Historia de un mirlo

DURANTE LOS DÍAS QUE ESTUVE en el pueblo me he pasado muchas horas en compañía de un mirlo. Era un mirlo librepensador, que no me hablaba en contra de mis ideas y que hasta parecía verlas con agrado. El lector convendrá conmigo en que es muy difícil establecer la filiación política de un mirlo. ¿Cómo vamos a averiguar lo que piensa un mirlo, cuando todavía no hemos logrado saber lo que piensa el conde de Romanones? El mirlo y el cuco son dos pájaros igualmente enigmáticos, pero yo he supuesto que el mirlo de mi pueblo era un mirlo radical, y estoy seguro de no haberme equivocado. ¡Había que oírle cantar el himno de Riego! Pepe el zapatero —que más bien que dueño del mirlo era correligionario suyo— me decía:

—Todo eso —el himno de Riego y un poco de la Marsellesa— lo ha aprendido aquí. Otro cualquiera le hubiese enseñado la Marcha Real o un couplet sicalíptico; pero yo soy un hombre de convicciones.

Lo era, en efecto, y de tal maestro salió tal discípulo. En el pueblo se inició una verdadera persecución contra aquel mirlo apostólico. Las beatas le difamaban en sus tertulias diciendo que tenía el diablo en el cuerpo, y cuando necesitaban componer sus botas, en vez de llevarlas a casa de Pepe, las llevaban a otra zapatería. «Antes de oír canciones inmorales —decían— preferimos ir con las botas mal compuestas». Un día, desde su altar, el cura habló del mirlo, exaltando en contra suya el ánimo de los feligreses. Se pensó en matar al mirlo de una pedrada o por medio de una pócima, y la existencia del mirlo se vio seriamente amenazada. Sin embargo, el mirlo siguió cantando. Su historia de propagandista no se torció ante el peligro. Era un mirlo consecuente, aunque lírico, y su corazón de mirlo valía más que el corazón de muchos hombres.

Yo le tomé una gran simpatía a aquel mirlo maldito, que cantaba la libertad desde las rejas de una jaula y en cuyo pecho armónico todos los amores eran para ella. Llegaba al taller de Pepe el zapatero, me ponía a silbar aquel himno que hacía taparse los oídos a todas las beatas, y en seguida el mirlo me respondía con las mismas notas. ¿Qué corazón no se hubiese conmovido? Cuando todas las gentes tienen para las ideas de un hombre un mismo sentimiento de hostilidad, ¿cómo no agradecer la simpatía y la comprensión de un amigo mirlo?

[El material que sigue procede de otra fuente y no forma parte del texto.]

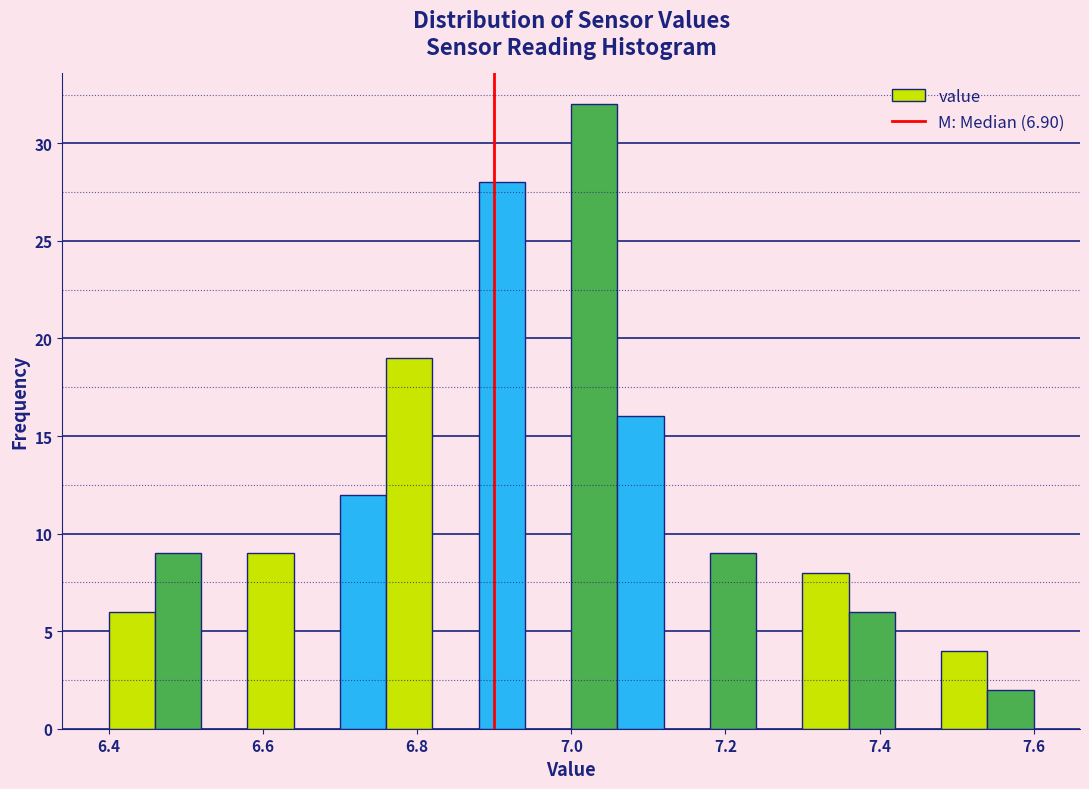

Around what value on the x-axis is the tallest bar? Give the approximate position of its centre, as read against the axis.

7.04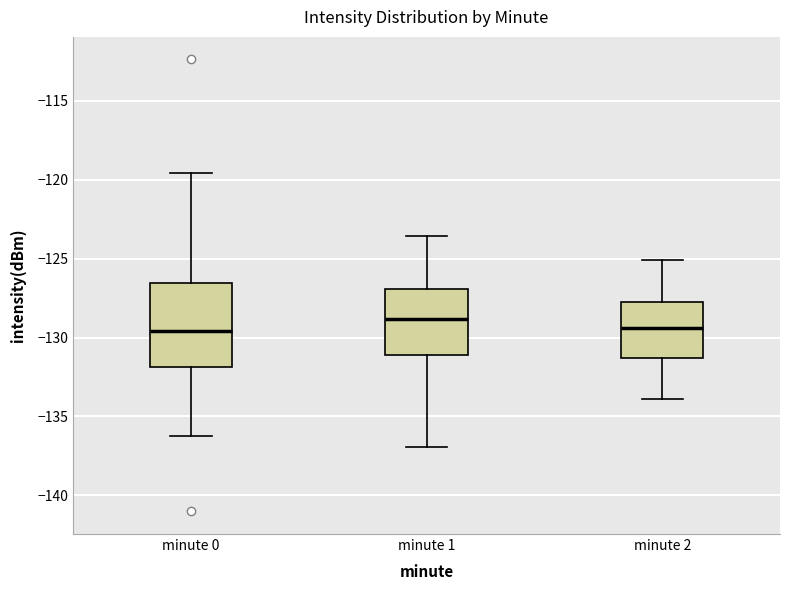

Reading left to right, read every box against the y-axis: the position of its median line, the range the box covers, and the ends of its whiskers. The values are not printed on the chart, so give them approximately, as read against the axis.

minute 0: median -129.5, box -132.0 to -126.5, whiskers -136.0 to -119.5
minute 1: median -129.0, box -131.0 to -127.0, whiskers -137.0 to -123.5
minute 2: median -129.5, box -131.5 to -127.5, whiskers -134.0 to -125.0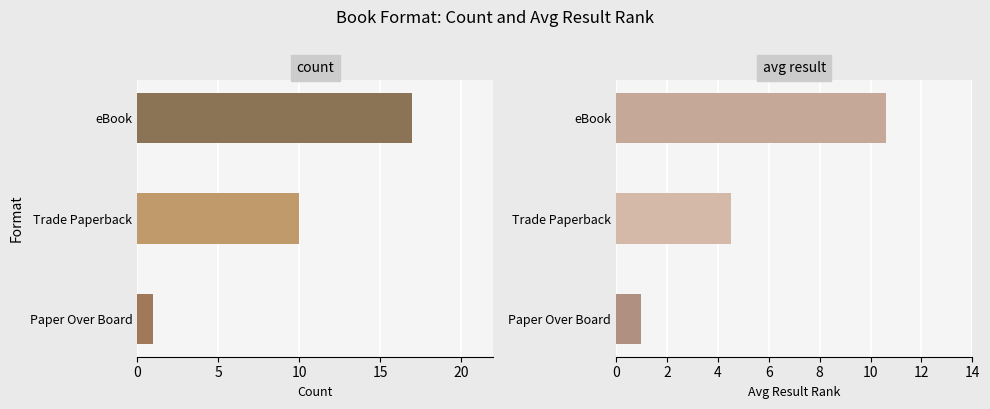

Count the Count values in the range 1 to 17.

3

Y era que aquel mirlo no tenía intereses ni preocupaciones, como los vecinos del pueblo. No había hipocresías en aquel pequeño corazón de mirlo, ni rutinas en aquella lírica y blanda cabecita. No iba a la misa ni se confesaba el mirlo de Pepe el zapatero; pero era un buen amigo y cantaba bastante bien.

Un día le dije a Pepe:

—Usted le ha dado a este mirlo una educación liberal, pero lo ha esclavizado. Este proceder le pone a usted por debajo del mirlo. ¿Por qué no lo suelta usted?

Pepe se puso muy triste.

—No tengo otra compañía. Por causa del mirlo me he puesto a mal con todo el pueblo. El día en que el mirlo se me vaya o se me muera, será como el día en que se murió mi madre.

Hubo un momento de silencio, en el que sólo se oía el martillo de Pepe machacando la suela. Yo comencé a silbar:

—¡Fi! ¡Fi!

El mirlo me respondió en seguida. A pesar de su prisión y de su abandono, seguía tan entusiasta como siempre.